We’re looking at a boot stamping on a human face forever, but instead of working for a more perfect union, we’re having a massive political fight about what color the boot should be or what color the face should be. Of course, our forever might not be long for this world.

Cooperation, tolerance, and peace are supposed to be dead hippie dreams and after all, the military-industrial complex won’t have it while there’s money to made reducing human population during an escalating climate emergency… just one of a few ecological catastrophes threatening all mammals on Earth. Many mouths need food and water while our capacity to provide both is on the verge of collapse. Happy fracking New Year! Frack the ground water!
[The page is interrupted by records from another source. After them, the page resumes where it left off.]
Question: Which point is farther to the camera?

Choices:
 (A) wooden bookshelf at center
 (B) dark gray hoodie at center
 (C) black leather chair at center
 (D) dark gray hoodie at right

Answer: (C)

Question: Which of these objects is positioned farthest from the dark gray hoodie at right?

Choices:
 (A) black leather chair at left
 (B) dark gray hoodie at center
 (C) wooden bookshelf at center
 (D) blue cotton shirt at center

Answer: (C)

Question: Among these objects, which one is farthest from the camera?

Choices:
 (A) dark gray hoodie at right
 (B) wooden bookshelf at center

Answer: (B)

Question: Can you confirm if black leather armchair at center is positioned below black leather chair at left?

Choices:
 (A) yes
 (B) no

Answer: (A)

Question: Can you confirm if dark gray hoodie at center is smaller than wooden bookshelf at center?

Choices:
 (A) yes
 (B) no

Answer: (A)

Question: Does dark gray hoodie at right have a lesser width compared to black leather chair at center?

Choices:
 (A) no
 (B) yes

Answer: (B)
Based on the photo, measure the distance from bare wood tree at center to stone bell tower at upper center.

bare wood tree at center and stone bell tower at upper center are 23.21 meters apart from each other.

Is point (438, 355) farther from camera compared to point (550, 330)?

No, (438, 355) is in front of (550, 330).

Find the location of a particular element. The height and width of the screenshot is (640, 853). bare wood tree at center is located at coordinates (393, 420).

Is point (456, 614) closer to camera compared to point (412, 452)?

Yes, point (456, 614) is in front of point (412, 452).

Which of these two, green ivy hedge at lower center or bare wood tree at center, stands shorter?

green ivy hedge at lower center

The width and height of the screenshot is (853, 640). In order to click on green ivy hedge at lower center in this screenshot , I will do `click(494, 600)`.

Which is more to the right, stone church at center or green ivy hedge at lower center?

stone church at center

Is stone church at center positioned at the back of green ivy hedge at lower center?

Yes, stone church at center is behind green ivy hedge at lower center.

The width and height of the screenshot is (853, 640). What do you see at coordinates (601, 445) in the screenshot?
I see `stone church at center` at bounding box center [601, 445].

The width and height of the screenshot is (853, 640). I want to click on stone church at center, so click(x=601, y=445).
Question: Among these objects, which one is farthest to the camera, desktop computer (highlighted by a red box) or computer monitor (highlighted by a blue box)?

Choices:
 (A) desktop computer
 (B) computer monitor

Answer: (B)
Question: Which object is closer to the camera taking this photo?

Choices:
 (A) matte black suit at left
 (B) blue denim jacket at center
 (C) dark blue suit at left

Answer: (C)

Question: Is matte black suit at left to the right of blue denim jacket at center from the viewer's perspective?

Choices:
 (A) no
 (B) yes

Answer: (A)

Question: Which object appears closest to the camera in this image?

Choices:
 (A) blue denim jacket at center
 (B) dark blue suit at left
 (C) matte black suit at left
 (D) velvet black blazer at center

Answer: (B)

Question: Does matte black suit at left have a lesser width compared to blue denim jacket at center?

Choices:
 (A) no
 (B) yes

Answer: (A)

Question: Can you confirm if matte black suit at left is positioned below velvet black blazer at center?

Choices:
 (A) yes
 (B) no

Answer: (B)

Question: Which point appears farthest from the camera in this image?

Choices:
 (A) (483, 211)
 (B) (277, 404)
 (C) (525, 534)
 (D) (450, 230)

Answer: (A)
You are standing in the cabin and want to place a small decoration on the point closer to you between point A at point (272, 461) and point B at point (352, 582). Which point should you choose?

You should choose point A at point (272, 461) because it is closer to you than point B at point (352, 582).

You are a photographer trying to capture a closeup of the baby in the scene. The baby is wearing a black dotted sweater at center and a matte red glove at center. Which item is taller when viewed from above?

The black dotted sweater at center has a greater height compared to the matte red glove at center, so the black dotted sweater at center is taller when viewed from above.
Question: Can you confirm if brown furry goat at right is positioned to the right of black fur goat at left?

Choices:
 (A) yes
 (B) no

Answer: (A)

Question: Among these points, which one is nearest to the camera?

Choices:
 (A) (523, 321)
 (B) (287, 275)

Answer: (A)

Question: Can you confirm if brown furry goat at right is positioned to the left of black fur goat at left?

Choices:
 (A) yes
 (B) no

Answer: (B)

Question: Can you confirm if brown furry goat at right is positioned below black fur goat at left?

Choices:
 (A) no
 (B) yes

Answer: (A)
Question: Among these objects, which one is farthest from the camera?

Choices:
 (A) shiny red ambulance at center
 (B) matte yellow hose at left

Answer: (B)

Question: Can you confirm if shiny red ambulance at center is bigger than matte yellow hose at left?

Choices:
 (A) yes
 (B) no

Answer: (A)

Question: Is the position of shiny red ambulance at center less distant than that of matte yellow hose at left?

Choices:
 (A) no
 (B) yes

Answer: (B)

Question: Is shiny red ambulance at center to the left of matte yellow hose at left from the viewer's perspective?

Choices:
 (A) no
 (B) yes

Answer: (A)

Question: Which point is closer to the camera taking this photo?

Frack us all!

The pandemic might be spring training for the brutal summers ahead. I had decided that I am neither little, nor Dutch, nor a boy. Nothing I can do will plug the leak and stop the fire or the flood. Nothing I can say will give Grandpa Joe a clue or make him seem more cogent or deprogram anyone from the Orange Scumbag Cult.

Yet, here I am. Recently unretired poet and punk rock poser turned blogger and podcaster. I believe that libtards and deplorables need to come together, but I get discouraged from that idea when a guy I befriended and respected for years sends me a bunch of hateful stupid crap for posting a picture on Facebook wearing an existential comics T-shirt. I told dude: it’s a joke, but he insisted that I want to destroy America and should move to China.

G-d forgive me, but I told him “Go die!”

Sometimes I suck as an organizer and sometimes I suck as a person.

And speaking of sucking as a person… here’s our former President. I’ve tried to give the devil his due, but my former #DemExit comrades on the left are wrong about the threat level of this Twitler.

https://www.huffpost.com/entry/trump-jews-rosh-hashanah_n_6507ece3e4b04435d25fcd5f

Unfortunately, they may be correct about the threat level of his main political alternative, President Joe Biden.

We can have a reasoned policy debate on the success or failure of this administration, but I fear the outcome of the next Presidential election will be determined by the obvious perception that this President seems less cogent than Reagan did while serving his second term with Alzheimers disease.

I suspect if Reagan or Trump were conducting US policy in East Europe the same as Biden, Democrats would be soiling themselves in hysteria, but we seem strangely detached.

Again, maybe because both parties ignored the warning given by President Eisenhower and the needs and wants of war profiteers has become more important, on a policy level, than the lives of Americans or Ukrainians or the fate of humanity in general.

Our government does a great job of working for the people that control it… just follow the money to see who that is, but not so much for We, The People, left or right. Political power works for the powerful, left or right, but no so much for We, The People.

I have some ideas about fixing this and I’d like to get some folks to sign off on those ideas. I intend to look at some of the ideas other folks have about fixing this.

It’s not all doom and gloom, but don’t kid yourself. There’s some fracking doom and gloom out there and we better wake the frack up. Step One: sound the alarm. Step Two: All hands on deck! All hands on deck!